We need to find the number of values of $\theta$ in the interval $(0, \pi)$ that satisfy any of these conditions:

• Case 1: $\sin \theta = 0$ In the interval $(0, \pi)$, $\sin \theta = 0$ has no solutions. The solutions for $\sin \theta = 0$ are $\theta = n\pi$ for integer $n$. The values $0$ and $\pi$ are excluded from the open interval $(0, \pi)$.

• Case 2: $\sin \theta = \frac{1}{2}$ In the interval $(0, \pi)$, $\sin \theta = \frac{1}{2}$ has two solutions:

  • $\theta = \frac{\pi}{6}$ (in the first quadrant)
  • $\theta = \pi - \frac{\pi}{6} = \frac{5\pi}{6}$ (in the second quadrant) Both of these values are strictly between $0$ and $\pi$.

• Case 3: $\sin \theta = -\frac{3}{2}$ The sine function has a range of $[-1, 1]$. Since $-\frac{3}{2}$ is less than $-1$, there are no real values of $\theta$ for which $\sin \theta = -\frac{3}{2}$.

Step 6: Count the Solutions

Combining all valid solutions, we have two values of $\theta$ in the interval $(0, \pi)$: $\frac{\pi}{6}$ and $\frac{5\pi}{6}$.

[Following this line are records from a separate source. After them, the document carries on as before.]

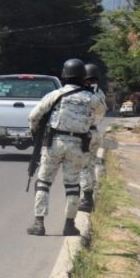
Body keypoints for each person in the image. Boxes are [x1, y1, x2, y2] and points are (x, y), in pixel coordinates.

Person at [26, 58, 106, 236]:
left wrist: (35, 134)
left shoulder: (56, 95)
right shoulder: (92, 98)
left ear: (64, 75)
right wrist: (84, 124)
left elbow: (33, 117)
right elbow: (100, 115)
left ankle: (39, 224)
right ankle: (69, 225)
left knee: (44, 182)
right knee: (72, 185)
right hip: (78, 145)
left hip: (54, 143)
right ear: (82, 77)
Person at [78, 63, 107, 212]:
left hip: (85, 133)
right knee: (91, 165)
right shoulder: (100, 93)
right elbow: (101, 114)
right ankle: (89, 196)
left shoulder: (86, 94)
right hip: (95, 132)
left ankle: (86, 198)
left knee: (83, 166)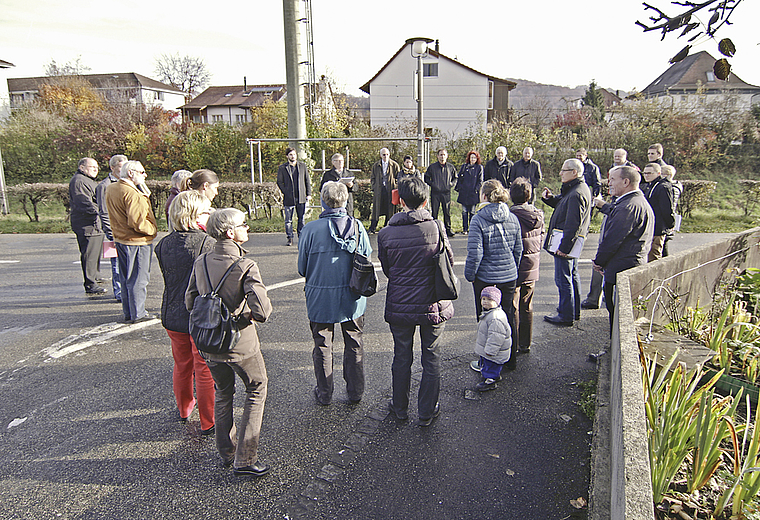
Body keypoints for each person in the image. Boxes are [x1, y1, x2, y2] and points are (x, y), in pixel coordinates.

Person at [185, 208, 272, 477]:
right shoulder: (246, 265)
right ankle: (246, 458)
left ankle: (227, 452)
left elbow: (190, 301)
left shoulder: (201, 262)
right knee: (256, 387)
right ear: (230, 232)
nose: (248, 228)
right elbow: (262, 311)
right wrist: (242, 315)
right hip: (239, 343)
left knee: (223, 392)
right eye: (244, 225)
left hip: (208, 340)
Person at [378, 176, 454, 427]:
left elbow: (388, 269)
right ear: (424, 200)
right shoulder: (436, 227)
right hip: (432, 301)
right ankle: (426, 411)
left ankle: (399, 407)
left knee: (401, 356)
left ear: (400, 201)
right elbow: (448, 262)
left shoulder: (386, 233)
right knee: (431, 356)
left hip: (400, 302)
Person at [298, 181, 371, 406]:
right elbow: (366, 257)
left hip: (320, 297)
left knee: (322, 344)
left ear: (323, 201)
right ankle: (355, 391)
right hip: (353, 296)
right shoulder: (357, 226)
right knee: (354, 342)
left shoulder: (310, 229)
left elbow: (302, 268)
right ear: (346, 201)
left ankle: (324, 393)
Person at [155, 191, 215, 434]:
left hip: (172, 313)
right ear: (192, 214)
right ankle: (208, 420)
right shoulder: (206, 243)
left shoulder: (163, 244)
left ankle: (183, 409)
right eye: (205, 210)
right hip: (198, 314)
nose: (210, 214)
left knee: (182, 365)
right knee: (203, 367)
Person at [464, 179, 522, 371]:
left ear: (484, 196)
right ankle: (510, 360)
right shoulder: (512, 217)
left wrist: (470, 275)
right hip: (508, 277)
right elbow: (518, 250)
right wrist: (512, 269)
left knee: (487, 321)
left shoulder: (478, 219)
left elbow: (475, 254)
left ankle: (486, 363)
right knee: (508, 317)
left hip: (486, 278)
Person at [592, 166, 654, 329]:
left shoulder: (628, 206)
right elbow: (614, 212)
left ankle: (612, 350)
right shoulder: (634, 202)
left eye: (612, 179)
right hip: (627, 266)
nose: (609, 183)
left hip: (622, 268)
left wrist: (599, 262)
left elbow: (612, 240)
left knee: (618, 316)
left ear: (626, 181)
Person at [105, 160, 158, 323]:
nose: (145, 175)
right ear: (131, 173)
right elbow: (137, 222)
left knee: (126, 277)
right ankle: (138, 313)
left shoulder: (112, 188)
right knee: (139, 279)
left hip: (121, 239)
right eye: (142, 172)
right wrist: (153, 230)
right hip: (137, 241)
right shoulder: (133, 193)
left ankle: (129, 312)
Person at [541, 158, 592, 326]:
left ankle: (565, 314)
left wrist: (564, 247)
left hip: (566, 243)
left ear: (574, 172)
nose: (560, 173)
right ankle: (573, 310)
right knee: (572, 275)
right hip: (572, 243)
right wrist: (549, 199)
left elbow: (573, 224)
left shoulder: (576, 193)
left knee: (563, 279)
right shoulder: (576, 189)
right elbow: (563, 203)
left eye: (564, 170)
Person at [509, 178, 544, 353]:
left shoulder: (511, 216)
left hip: (515, 266)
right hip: (532, 266)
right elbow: (541, 238)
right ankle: (526, 342)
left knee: (513, 305)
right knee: (527, 305)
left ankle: (514, 343)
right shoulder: (539, 215)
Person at [69, 157, 106, 295]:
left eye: (97, 167)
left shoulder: (86, 180)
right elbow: (84, 202)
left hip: (93, 223)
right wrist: (100, 211)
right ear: (82, 167)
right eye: (92, 167)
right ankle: (90, 283)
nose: (95, 170)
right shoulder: (79, 181)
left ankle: (95, 276)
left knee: (95, 252)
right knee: (89, 254)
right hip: (87, 223)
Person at [96, 154, 127, 300]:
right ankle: (119, 292)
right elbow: (104, 211)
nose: (123, 170)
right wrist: (111, 232)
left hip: (127, 232)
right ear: (112, 167)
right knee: (116, 264)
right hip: (114, 232)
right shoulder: (105, 186)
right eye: (121, 167)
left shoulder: (128, 184)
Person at [473, 286, 512, 392]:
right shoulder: (490, 313)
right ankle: (493, 376)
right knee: (490, 365)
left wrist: (490, 351)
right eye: (483, 299)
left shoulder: (495, 318)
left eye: (490, 299)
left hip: (493, 352)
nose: (485, 302)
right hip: (491, 350)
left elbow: (496, 337)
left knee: (491, 365)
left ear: (497, 301)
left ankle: (490, 382)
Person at [276, 147, 312, 246]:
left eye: (294, 154)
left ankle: (301, 237)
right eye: (291, 154)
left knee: (301, 219)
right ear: (287, 156)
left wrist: (309, 194)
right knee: (288, 220)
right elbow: (279, 181)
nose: (293, 156)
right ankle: (290, 238)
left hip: (301, 197)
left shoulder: (302, 166)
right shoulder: (283, 168)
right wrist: (285, 192)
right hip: (289, 198)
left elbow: (307, 180)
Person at [641, 163, 675, 262]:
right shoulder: (651, 186)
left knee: (655, 255)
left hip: (658, 228)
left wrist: (670, 224)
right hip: (650, 226)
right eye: (645, 173)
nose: (646, 175)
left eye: (649, 173)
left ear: (658, 173)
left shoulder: (663, 187)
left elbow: (667, 208)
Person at [424, 148, 457, 237]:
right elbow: (426, 178)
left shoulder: (450, 167)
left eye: (444, 155)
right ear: (437, 156)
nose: (442, 157)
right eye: (441, 155)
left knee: (447, 212)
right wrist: (433, 184)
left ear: (447, 156)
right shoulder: (432, 167)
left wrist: (451, 184)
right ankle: (434, 230)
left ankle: (448, 229)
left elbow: (455, 178)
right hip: (435, 193)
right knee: (435, 212)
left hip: (446, 193)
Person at [369, 147, 400, 233]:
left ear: (389, 155)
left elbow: (399, 177)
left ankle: (388, 226)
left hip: (390, 190)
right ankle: (373, 227)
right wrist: (374, 187)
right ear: (380, 155)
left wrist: (395, 185)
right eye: (383, 155)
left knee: (390, 209)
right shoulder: (376, 165)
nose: (385, 156)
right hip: (379, 190)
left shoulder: (394, 165)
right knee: (376, 209)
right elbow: (372, 178)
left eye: (387, 154)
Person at [455, 151, 484, 234]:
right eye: (471, 157)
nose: (472, 159)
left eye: (474, 158)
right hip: (464, 193)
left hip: (473, 193)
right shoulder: (464, 166)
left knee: (472, 212)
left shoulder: (479, 167)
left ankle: (472, 229)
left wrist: (476, 189)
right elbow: (459, 178)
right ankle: (465, 229)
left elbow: (480, 180)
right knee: (464, 212)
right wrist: (460, 188)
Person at [660, 164, 683, 257]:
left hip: (666, 220)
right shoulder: (674, 186)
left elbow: (668, 206)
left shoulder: (670, 188)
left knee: (663, 245)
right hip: (669, 218)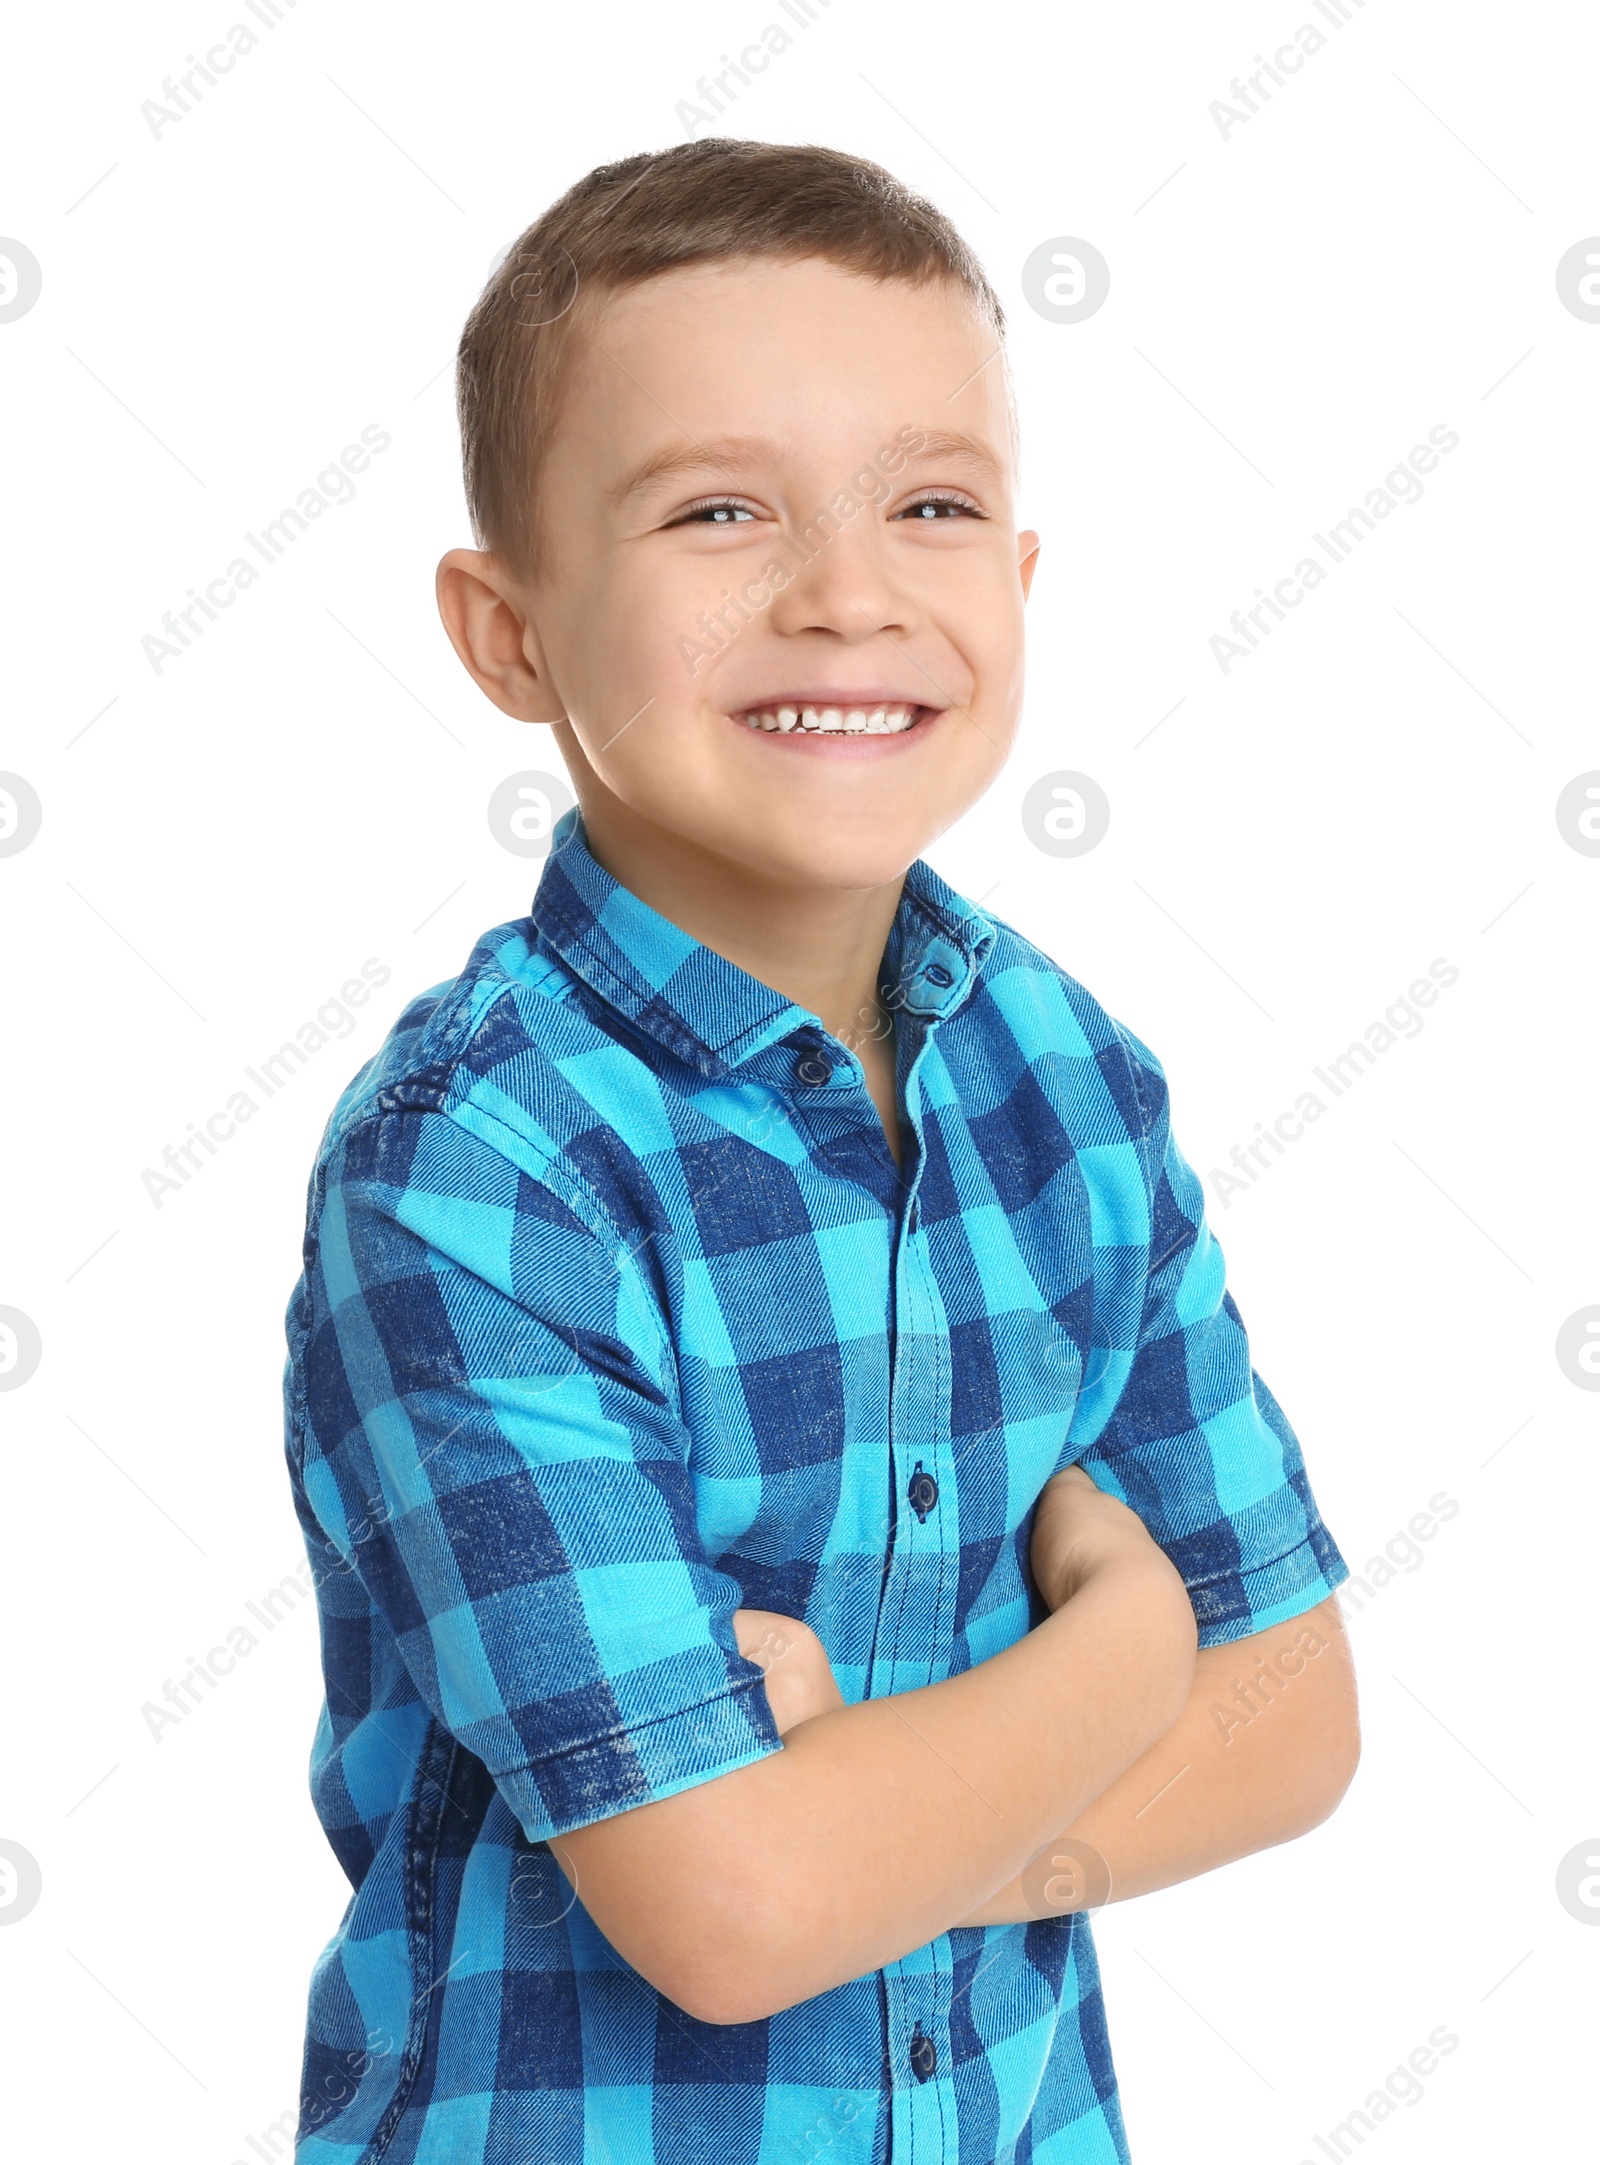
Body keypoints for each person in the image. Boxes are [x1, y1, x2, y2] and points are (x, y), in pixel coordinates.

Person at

Therefore, the number of values of $\theta$ for which the system has a non-trivial solution is 2.

Tips and Common Mistakes:

• Remember the condition: Always start by recalling that a homogeneous system has non-trivial solutions if and only if the determinant of the coefficient matrix is zero.
• Determinant Calculation: Be meticulous with signs and arithmetic when calculating the determinant. A small error here can propagate through the entire problem.
• Trigonometric Identities: Memorize or be able to quickly derive common identities like $\sin 2\theta$, $\cos 2\theta$, $\sin 3\theta$, $\cos 3\theta$. Choosing the right identity (e.g., $\cos 2\theta = 1 - 2\sin^2\theta$ when converting to $\sin\theta$) is crucial.
• Domain and Range: Always consider the given interval for $\theta$ (here, $(0, \pi)$) and the range of trigonometric functions (e.g., $\sin \theta \in [-1, 1]$). This helps in eliminating extraneous solutions.
• Factoring: Don't forget to factor out common terms (like $\sin \theta$ in this case) before solving quadratic or higher-order equations.

Summary:

We determined the condition for non-trivial solutions by setting the determinant of the coefficient matrix to zero. This led to a trigonometric equation involving $\sin 3\theta$ and $\cos 2\theta$. By applying appropriate trigonometric identities to express everything in terms of $\sin \theta$, we converted the equation into a cubic polynomial in $\sin \theta$. Factoring and solving this polynomial yielded possible values for $\sin \theta$. Finally, by carefully checking these values within the given interval $(0, \pi)$ for $\theta$, we found exactly two solutions.

The final answer is $\boxed{\text{two}}$.